[Required action] Using the data that follows, return exactly the lines from the one that contains "THINGS TO REMEMBER" through the one that contains "Former Parish", ends included.

[Stored data]
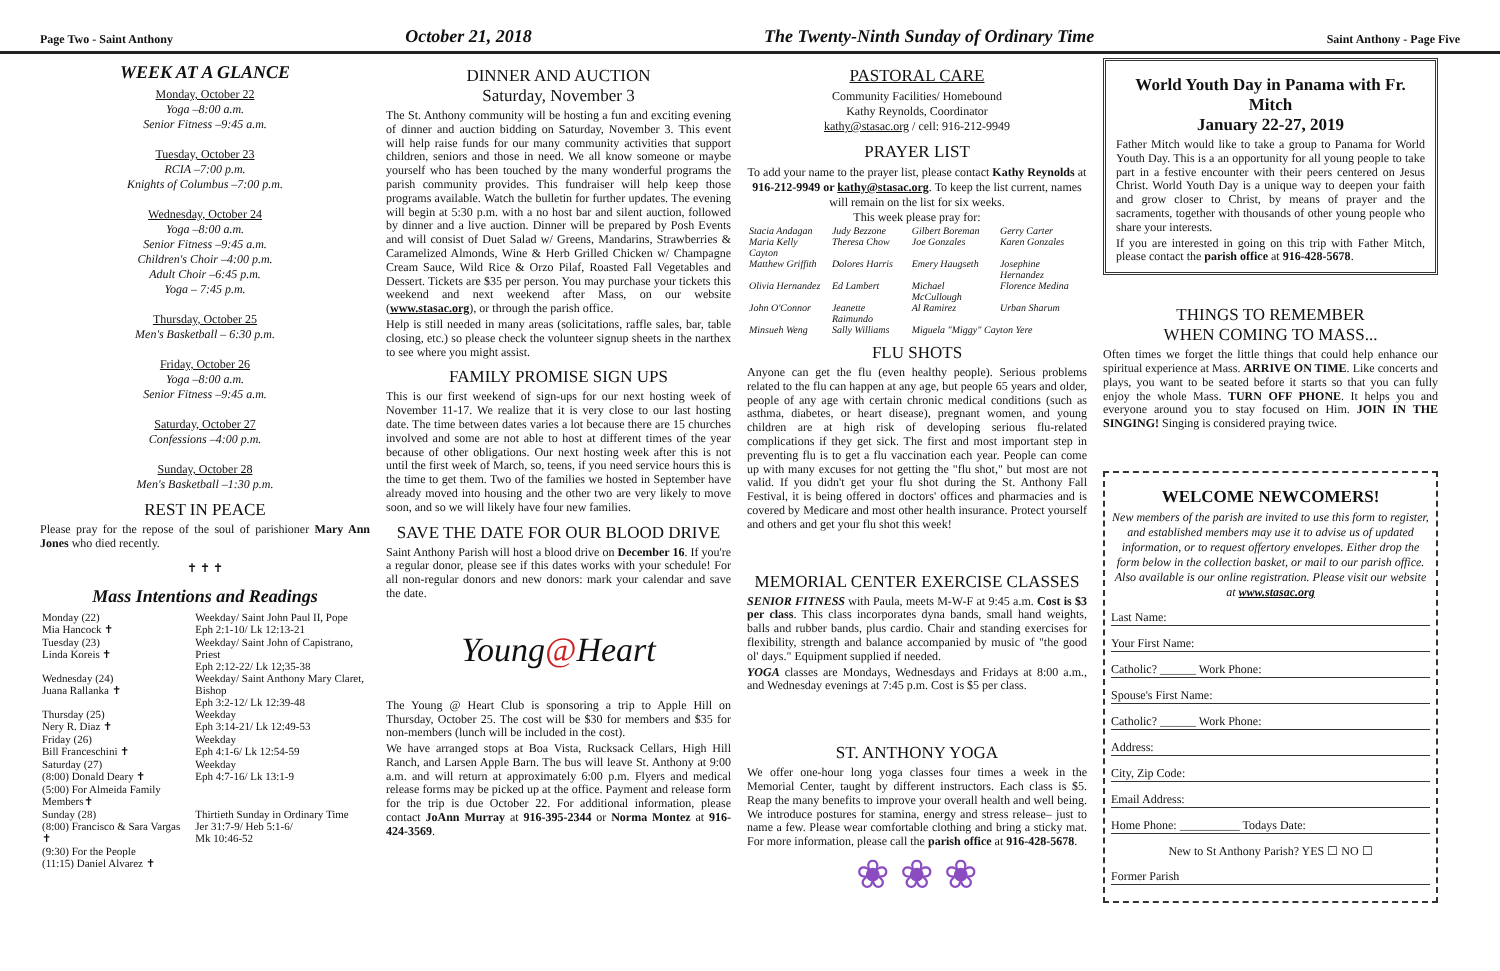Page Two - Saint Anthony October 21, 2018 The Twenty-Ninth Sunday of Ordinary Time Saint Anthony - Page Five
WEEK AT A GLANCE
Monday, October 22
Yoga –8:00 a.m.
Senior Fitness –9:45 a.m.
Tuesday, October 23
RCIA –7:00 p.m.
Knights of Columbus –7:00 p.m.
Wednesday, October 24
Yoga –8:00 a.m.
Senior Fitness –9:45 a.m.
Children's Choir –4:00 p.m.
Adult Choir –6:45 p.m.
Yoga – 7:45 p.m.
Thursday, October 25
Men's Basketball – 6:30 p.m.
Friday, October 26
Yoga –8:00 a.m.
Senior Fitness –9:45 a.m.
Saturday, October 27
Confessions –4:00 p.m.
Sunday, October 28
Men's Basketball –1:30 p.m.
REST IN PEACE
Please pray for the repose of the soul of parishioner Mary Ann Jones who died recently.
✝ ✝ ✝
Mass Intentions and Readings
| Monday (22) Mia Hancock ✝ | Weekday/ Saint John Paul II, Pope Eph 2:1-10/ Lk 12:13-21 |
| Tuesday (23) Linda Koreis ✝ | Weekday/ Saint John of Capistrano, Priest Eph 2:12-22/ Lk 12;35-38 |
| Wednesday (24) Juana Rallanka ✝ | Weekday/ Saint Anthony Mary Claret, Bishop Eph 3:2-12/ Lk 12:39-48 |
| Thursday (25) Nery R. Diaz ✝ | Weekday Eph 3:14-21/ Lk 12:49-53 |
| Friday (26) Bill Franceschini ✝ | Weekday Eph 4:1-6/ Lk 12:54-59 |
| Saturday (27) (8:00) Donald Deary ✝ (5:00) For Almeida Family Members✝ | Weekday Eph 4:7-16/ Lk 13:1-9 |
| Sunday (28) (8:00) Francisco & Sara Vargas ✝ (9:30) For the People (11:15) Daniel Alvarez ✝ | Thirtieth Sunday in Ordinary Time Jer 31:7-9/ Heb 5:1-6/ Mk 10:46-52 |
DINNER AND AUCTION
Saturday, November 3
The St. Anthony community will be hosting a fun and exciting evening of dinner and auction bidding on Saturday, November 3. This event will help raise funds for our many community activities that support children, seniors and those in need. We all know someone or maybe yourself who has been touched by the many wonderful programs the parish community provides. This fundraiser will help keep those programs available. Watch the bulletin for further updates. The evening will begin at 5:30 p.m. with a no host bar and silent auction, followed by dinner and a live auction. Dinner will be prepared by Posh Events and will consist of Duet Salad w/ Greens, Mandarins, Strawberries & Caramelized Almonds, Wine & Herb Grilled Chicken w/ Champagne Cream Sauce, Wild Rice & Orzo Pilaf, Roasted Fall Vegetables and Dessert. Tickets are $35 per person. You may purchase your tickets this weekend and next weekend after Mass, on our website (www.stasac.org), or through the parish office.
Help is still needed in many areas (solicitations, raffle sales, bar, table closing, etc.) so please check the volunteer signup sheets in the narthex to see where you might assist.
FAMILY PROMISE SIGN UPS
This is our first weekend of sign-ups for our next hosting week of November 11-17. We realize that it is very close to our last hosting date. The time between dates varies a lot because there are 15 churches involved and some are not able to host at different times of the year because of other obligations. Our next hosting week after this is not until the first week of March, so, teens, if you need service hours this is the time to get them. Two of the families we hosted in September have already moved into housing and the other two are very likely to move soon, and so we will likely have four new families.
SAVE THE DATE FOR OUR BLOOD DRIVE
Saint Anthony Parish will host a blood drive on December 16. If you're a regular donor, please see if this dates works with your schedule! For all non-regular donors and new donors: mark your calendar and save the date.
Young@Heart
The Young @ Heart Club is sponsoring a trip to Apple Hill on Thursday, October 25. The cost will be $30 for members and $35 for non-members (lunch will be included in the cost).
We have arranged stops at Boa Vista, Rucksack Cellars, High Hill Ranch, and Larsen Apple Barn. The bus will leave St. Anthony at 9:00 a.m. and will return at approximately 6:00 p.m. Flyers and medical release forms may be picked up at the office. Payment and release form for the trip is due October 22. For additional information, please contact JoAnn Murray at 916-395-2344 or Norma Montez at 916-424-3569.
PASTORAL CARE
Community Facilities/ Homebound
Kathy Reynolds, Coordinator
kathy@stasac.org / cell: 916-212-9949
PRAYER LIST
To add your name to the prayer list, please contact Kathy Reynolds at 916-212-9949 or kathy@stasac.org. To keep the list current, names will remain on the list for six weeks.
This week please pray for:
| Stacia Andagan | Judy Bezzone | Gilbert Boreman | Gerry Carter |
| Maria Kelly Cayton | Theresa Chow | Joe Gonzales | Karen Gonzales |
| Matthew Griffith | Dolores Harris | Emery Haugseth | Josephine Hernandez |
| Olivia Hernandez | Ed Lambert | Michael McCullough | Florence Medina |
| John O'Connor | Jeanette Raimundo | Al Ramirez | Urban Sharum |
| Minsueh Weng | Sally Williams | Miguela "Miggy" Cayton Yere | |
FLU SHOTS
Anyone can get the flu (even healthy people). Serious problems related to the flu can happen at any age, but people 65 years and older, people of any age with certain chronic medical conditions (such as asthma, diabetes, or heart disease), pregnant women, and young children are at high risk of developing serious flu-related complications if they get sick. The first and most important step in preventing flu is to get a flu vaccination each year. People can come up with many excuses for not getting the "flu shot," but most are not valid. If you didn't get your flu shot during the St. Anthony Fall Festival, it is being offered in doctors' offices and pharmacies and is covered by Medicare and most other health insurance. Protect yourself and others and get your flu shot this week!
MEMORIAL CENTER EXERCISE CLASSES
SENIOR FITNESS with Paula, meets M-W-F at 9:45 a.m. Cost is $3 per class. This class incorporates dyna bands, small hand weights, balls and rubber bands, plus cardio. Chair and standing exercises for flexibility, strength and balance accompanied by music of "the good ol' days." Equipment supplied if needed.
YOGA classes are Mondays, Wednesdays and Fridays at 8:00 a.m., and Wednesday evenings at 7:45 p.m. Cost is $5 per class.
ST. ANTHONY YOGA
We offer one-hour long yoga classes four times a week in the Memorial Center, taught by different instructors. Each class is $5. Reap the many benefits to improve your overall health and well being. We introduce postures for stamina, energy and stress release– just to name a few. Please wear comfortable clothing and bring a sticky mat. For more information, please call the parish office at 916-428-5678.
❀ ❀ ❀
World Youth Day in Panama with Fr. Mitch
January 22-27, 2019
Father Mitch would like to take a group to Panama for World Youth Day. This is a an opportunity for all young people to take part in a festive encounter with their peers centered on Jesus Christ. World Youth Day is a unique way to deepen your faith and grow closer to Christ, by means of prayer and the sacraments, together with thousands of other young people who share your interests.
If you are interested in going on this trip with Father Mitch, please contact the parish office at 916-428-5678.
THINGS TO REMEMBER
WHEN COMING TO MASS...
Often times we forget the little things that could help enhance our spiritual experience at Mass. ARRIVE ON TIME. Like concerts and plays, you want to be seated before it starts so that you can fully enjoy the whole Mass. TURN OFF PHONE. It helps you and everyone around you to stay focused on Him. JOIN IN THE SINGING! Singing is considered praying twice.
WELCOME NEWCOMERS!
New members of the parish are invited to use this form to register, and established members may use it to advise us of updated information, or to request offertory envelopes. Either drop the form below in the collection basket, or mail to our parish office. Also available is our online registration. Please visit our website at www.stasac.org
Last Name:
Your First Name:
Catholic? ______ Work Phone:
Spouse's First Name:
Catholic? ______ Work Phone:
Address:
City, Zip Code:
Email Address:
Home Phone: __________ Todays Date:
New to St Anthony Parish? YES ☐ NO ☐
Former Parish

--

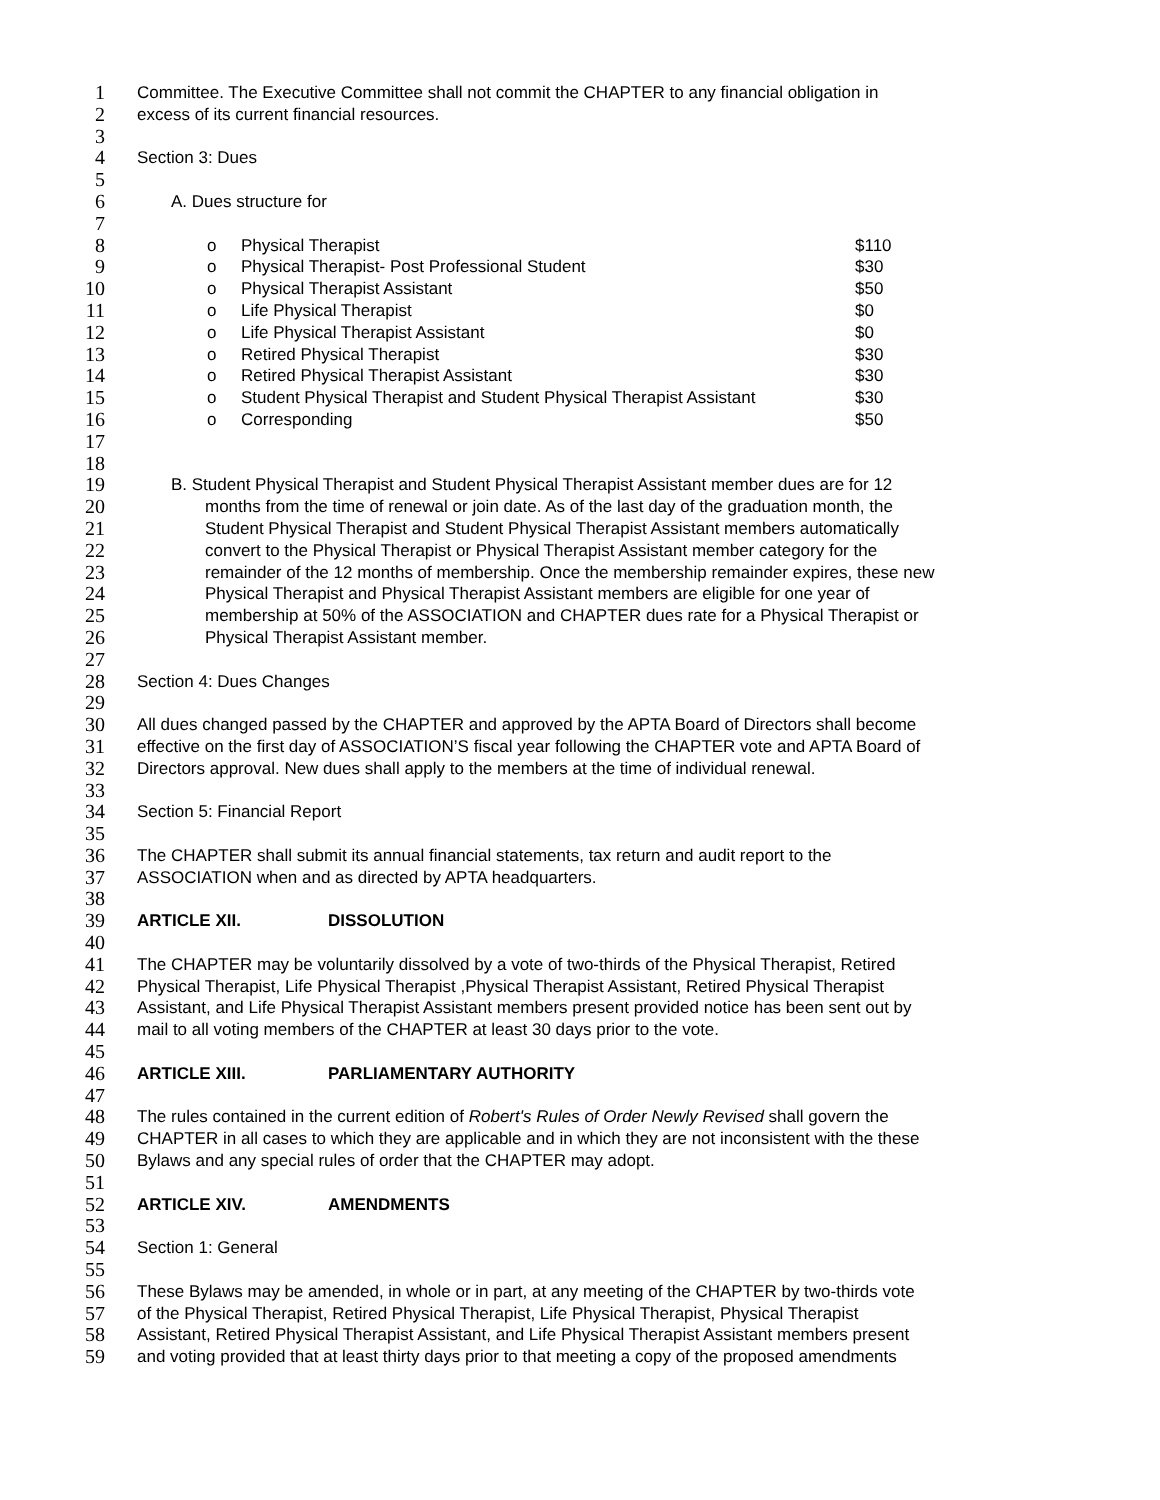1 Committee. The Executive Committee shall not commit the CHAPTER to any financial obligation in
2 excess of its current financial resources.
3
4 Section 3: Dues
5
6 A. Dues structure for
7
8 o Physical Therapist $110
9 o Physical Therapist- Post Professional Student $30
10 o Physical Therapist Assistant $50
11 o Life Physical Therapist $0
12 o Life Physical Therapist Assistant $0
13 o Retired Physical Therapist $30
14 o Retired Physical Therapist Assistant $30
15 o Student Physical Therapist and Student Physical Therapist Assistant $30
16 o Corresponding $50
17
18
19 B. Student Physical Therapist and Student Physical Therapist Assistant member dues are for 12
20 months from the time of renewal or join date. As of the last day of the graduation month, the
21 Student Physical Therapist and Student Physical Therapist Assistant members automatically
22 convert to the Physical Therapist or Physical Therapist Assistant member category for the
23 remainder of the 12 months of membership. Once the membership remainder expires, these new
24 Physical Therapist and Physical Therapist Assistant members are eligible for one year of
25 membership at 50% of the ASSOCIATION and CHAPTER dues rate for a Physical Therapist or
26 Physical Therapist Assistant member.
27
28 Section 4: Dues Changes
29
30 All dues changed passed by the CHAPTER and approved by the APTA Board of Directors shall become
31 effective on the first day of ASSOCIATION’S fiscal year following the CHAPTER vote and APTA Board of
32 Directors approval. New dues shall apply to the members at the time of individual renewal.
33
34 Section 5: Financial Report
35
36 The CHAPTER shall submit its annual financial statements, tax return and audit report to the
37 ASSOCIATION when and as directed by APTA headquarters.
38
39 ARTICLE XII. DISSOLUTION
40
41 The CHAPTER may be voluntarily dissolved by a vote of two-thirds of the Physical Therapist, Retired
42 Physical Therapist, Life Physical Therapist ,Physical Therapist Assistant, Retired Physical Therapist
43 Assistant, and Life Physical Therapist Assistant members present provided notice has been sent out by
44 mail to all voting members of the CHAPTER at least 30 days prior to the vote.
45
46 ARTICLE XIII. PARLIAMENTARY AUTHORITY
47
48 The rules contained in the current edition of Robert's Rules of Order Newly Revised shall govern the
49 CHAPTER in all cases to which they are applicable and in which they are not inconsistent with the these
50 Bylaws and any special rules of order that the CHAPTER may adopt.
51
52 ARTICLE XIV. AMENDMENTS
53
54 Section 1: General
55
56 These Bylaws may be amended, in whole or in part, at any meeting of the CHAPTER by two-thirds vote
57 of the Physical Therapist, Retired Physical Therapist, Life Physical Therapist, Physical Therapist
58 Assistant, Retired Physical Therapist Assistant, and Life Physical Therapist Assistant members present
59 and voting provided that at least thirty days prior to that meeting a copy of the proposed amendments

...

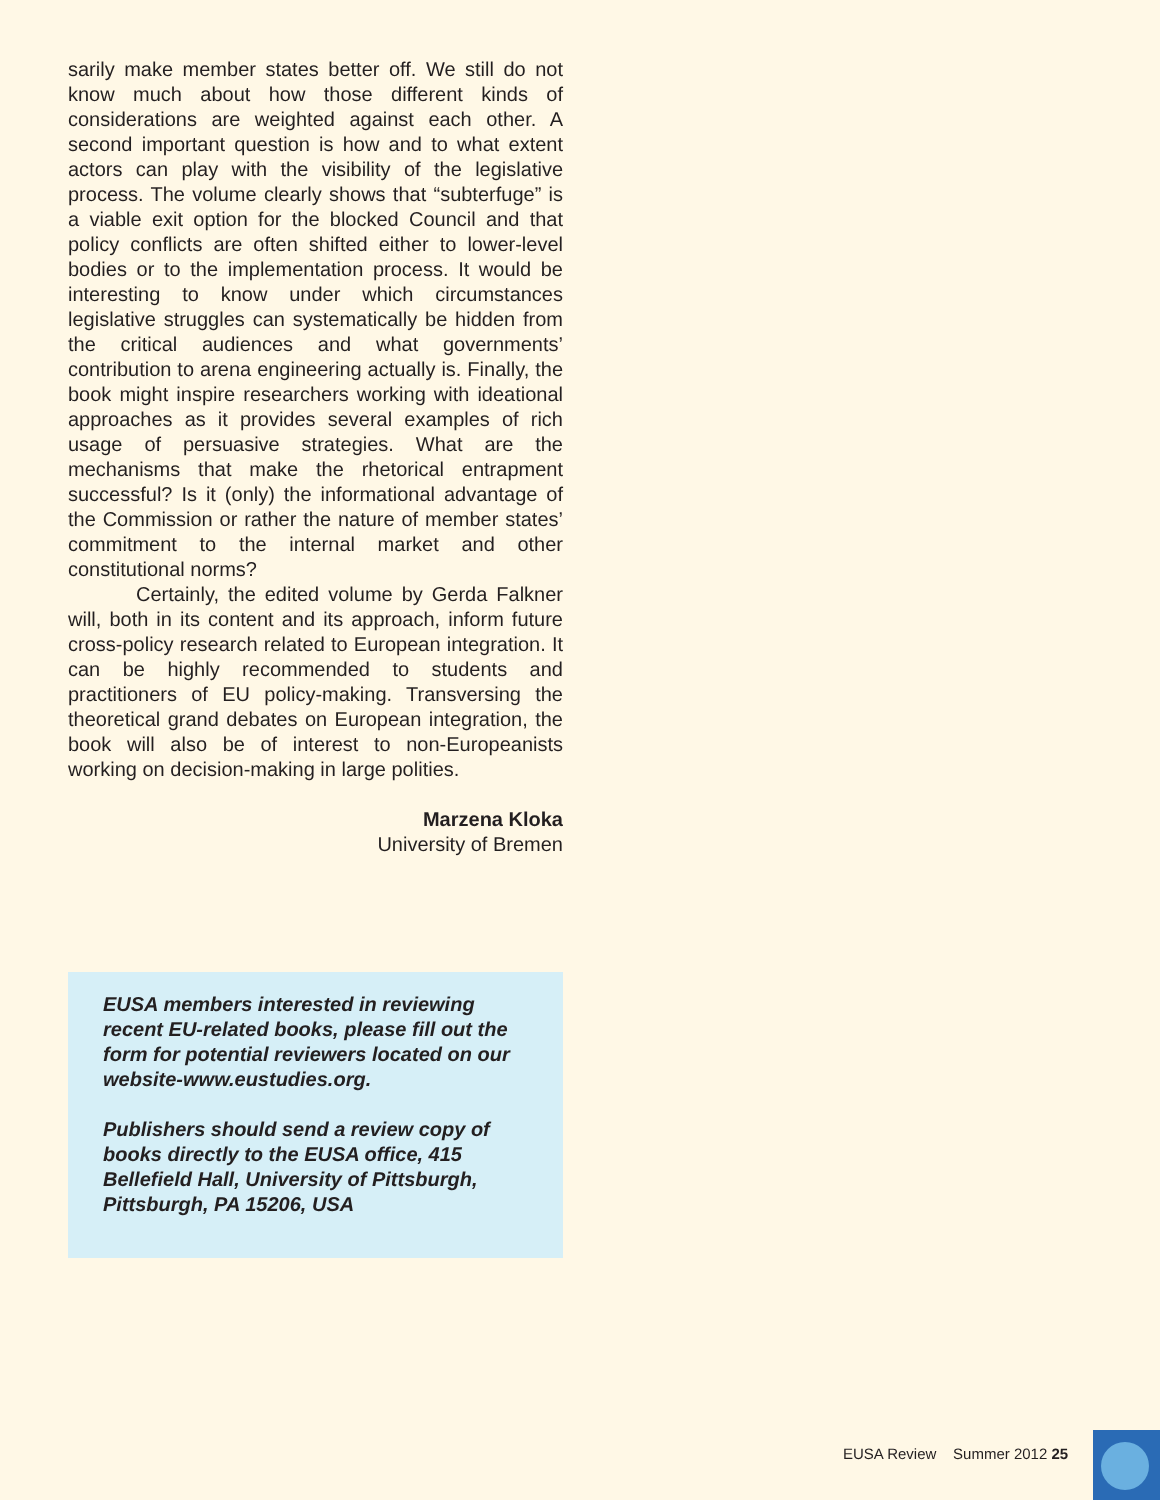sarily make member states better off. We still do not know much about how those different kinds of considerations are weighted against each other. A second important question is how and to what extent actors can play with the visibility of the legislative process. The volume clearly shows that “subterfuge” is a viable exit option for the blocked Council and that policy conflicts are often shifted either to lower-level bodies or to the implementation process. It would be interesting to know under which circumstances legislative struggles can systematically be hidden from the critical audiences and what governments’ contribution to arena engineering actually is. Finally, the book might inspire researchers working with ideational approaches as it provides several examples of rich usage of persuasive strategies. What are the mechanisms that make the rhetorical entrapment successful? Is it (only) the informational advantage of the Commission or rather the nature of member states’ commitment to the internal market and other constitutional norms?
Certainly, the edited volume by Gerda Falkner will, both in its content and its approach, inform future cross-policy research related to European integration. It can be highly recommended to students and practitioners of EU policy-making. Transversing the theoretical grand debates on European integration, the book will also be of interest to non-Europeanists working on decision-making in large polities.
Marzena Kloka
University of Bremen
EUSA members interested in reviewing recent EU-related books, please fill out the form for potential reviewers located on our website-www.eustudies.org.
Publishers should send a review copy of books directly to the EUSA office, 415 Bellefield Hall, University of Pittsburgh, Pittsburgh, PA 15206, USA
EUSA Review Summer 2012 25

[Exercise response]
THINGS TO REMEMBER
WHEN COMING TO MASS...
Often times we forget the little things that could help enhance our spiritual experience at Mass. ARRIVE ON TIME. Like concerts and plays, you want to be seated before it starts so that you can fully enjoy the whole Mass. TURN OFF PHONE. It helps you and everyone around you to stay focused on Him. JOIN IN THE SINGING! Singing is considered praying twice.
WELCOME NEWCOMERS!
New members of the parish are invited to use this form to register, and established members may use it to advise us of updated information, or to request offertory envelopes. Either drop the form below in the collection basket, or mail to our parish office. Also available is our online registration. Please visit our website at www.stasac.org
Last Name:
Your First Name:
Catholic? ______ Work Phone:
Spouse's First Name:
Catholic? ______ Work Phone:
Address:
City, Zip Code:
Email Address:
Home Phone: __________ Todays Date:
New to St Anthony Parish? YES ☐ NO ☐
Former Parish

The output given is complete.